| What to work on |
The answer should be the lines from the one with "511 347 17.84" through the final line of the entries, restated word for word.

| Records drawn from a dataset |

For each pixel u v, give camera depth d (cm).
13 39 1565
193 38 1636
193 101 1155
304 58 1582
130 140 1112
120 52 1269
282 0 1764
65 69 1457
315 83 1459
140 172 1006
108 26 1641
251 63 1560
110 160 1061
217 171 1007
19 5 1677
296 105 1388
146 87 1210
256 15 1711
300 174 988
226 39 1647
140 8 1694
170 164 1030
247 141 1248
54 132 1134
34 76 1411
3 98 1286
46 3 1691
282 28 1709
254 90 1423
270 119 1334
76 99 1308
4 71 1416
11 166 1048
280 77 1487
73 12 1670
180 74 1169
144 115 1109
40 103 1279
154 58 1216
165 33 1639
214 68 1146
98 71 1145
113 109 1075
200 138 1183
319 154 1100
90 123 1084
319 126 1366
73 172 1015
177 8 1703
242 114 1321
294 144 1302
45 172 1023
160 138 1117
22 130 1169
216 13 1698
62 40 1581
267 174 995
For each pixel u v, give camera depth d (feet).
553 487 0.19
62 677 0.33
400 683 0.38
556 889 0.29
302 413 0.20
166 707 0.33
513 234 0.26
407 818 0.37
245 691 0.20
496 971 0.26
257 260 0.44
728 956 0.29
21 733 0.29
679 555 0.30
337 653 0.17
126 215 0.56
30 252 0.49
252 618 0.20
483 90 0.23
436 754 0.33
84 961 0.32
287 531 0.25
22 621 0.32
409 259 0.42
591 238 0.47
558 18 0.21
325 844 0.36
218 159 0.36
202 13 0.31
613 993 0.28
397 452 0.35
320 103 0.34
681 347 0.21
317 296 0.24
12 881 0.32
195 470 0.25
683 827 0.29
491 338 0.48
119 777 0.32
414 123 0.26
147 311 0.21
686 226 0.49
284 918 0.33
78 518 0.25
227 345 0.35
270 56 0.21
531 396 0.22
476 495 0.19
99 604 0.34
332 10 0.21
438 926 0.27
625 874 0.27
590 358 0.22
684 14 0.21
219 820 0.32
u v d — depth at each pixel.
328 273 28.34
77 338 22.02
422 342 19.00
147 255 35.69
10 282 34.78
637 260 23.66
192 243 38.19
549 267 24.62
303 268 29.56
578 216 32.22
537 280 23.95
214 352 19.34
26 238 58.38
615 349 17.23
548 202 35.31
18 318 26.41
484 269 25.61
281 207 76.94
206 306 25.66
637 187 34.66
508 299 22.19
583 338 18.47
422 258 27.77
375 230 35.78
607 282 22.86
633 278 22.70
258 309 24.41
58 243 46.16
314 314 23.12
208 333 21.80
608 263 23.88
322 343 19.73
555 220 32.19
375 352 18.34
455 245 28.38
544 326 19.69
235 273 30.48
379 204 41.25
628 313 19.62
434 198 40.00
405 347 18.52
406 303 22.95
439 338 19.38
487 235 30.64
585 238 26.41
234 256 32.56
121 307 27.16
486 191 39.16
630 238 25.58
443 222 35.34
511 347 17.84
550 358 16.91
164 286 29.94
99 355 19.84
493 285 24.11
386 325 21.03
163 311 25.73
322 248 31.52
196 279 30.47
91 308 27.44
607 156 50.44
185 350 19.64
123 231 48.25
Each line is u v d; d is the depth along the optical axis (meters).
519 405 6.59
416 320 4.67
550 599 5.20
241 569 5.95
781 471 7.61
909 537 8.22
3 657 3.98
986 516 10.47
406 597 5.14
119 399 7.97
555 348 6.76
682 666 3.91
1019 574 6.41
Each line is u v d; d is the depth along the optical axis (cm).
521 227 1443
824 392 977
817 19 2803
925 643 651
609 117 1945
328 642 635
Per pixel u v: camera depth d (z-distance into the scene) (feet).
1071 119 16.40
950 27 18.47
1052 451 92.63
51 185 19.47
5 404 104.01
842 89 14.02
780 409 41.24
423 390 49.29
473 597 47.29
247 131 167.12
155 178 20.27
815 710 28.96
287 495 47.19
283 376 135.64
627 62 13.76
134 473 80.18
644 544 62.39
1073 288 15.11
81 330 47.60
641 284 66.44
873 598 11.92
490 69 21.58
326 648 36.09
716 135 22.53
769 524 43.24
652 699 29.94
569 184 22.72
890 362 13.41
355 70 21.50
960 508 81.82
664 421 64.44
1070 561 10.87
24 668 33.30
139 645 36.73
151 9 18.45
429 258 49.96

| Answer for this exercise |
511 347 17.84
550 358 16.91
164 286 29.94
99 355 19.84
493 285 24.11
386 325 21.03
163 311 25.73
322 248 31.52
196 279 30.47
91 308 27.44
607 156 50.44
185 350 19.64
123 231 48.25
Each line is u v d; d is the depth along the optical axis (meters).
519 405 6.59
416 320 4.67
550 599 5.20
241 569 5.95
781 471 7.61
909 537 8.22
3 657 3.98
986 516 10.47
406 597 5.14
119 399 7.97
555 348 6.76
682 666 3.91
1019 574 6.41
Each line is u v d; d is the depth along the optical axis (cm).
521 227 1443
824 392 977
817 19 2803
925 643 651
609 117 1945
328 642 635
Per pixel u v: camera depth d (z-distance into the scene) (feet).
1071 119 16.40
950 27 18.47
1052 451 92.63
51 185 19.47
5 404 104.01
842 89 14.02
780 409 41.24
423 390 49.29
473 597 47.29
247 131 167.12
155 178 20.27
815 710 28.96
287 495 47.19
283 376 135.64
627 62 13.76
134 473 80.18
644 544 62.39
1073 288 15.11
81 330 47.60
641 284 66.44
873 598 11.92
490 69 21.58
326 648 36.09
716 135 22.53
769 524 43.24
652 699 29.94
569 184 22.72
890 362 13.41
355 70 21.50
960 508 81.82
664 421 64.44
1070 561 10.87
24 668 33.30
139 645 36.73
151 9 18.45
429 258 49.96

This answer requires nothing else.